Numerical evaluation of an external environment effectiveness to the surface plasmon mode in Au slot waveguide for design the sensor simulation

Abstract

The effective permittivity of gold thin films with an external thin dielectric layer on the top and core of the slot waveguide was evaluated as an effective compound semi-metal layer of the surface plasmonic polariton slot waveguide that will vary due to some environmental factors. By uses simple parallel and series permittivity of compound material, this value need for the computation of the effective propagating vector βsp. This takes for a sensor model designing which the external environment effectiveness was changed by the surface plasmonic mode in its slot waveguide. So the resonance length and grating period are evaluated for the sensor model in the first.
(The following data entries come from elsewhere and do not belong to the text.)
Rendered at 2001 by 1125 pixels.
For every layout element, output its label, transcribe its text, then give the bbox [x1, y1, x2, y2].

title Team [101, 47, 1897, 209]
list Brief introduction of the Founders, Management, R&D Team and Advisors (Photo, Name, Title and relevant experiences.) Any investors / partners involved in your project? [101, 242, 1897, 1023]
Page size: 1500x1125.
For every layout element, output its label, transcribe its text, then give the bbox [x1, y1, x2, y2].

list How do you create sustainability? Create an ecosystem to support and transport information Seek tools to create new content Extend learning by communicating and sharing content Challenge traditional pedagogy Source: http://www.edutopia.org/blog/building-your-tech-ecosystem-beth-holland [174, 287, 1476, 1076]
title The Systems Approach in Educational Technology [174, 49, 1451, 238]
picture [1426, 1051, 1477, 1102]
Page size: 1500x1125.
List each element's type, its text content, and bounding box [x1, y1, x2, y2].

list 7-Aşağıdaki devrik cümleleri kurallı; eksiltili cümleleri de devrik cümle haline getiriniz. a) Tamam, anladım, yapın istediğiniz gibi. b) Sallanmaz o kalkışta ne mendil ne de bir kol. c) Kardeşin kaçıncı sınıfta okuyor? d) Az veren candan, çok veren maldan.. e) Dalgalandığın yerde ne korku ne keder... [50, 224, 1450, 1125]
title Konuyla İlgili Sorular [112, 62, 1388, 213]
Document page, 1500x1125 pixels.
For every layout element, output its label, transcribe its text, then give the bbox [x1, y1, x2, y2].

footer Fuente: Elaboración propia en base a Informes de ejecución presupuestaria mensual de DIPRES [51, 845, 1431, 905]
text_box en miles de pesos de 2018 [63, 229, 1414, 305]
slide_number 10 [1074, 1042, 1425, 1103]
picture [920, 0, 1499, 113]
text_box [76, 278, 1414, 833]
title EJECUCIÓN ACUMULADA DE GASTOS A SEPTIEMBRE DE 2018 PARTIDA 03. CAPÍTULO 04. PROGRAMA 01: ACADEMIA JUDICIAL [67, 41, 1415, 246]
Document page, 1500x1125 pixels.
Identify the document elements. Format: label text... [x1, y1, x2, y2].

Further, the propagation of the SPP surface wave mode along the interface between the compound cladding and Si dielectric waveguide is computed, while the effective refractive index of the compound cladding of the slot waveguide is increased from 1 − 1.50. The computation results showed that the TM0 mode power transfer and propagation length seem to vary with this effective refractive index of the compound cladding on the surface plasmonic polariton waveguide. The 140 nm gap width and 3.70 mm long waveguide is also simulated by the finite different time domain method in the optiwave program, where the TM0 mode transition output is corrected, while the refractive index of the environment layer is changed. The results of the simulation showed good agreement with the computation in that the TM0 mode depends on the external refractive of index and input wavelength. This result shows that loss peak ships vary with the external refractive index thin film layer and input wavelength. Thus, they seem to be useful for sensor applications such as the solution concentration analytic.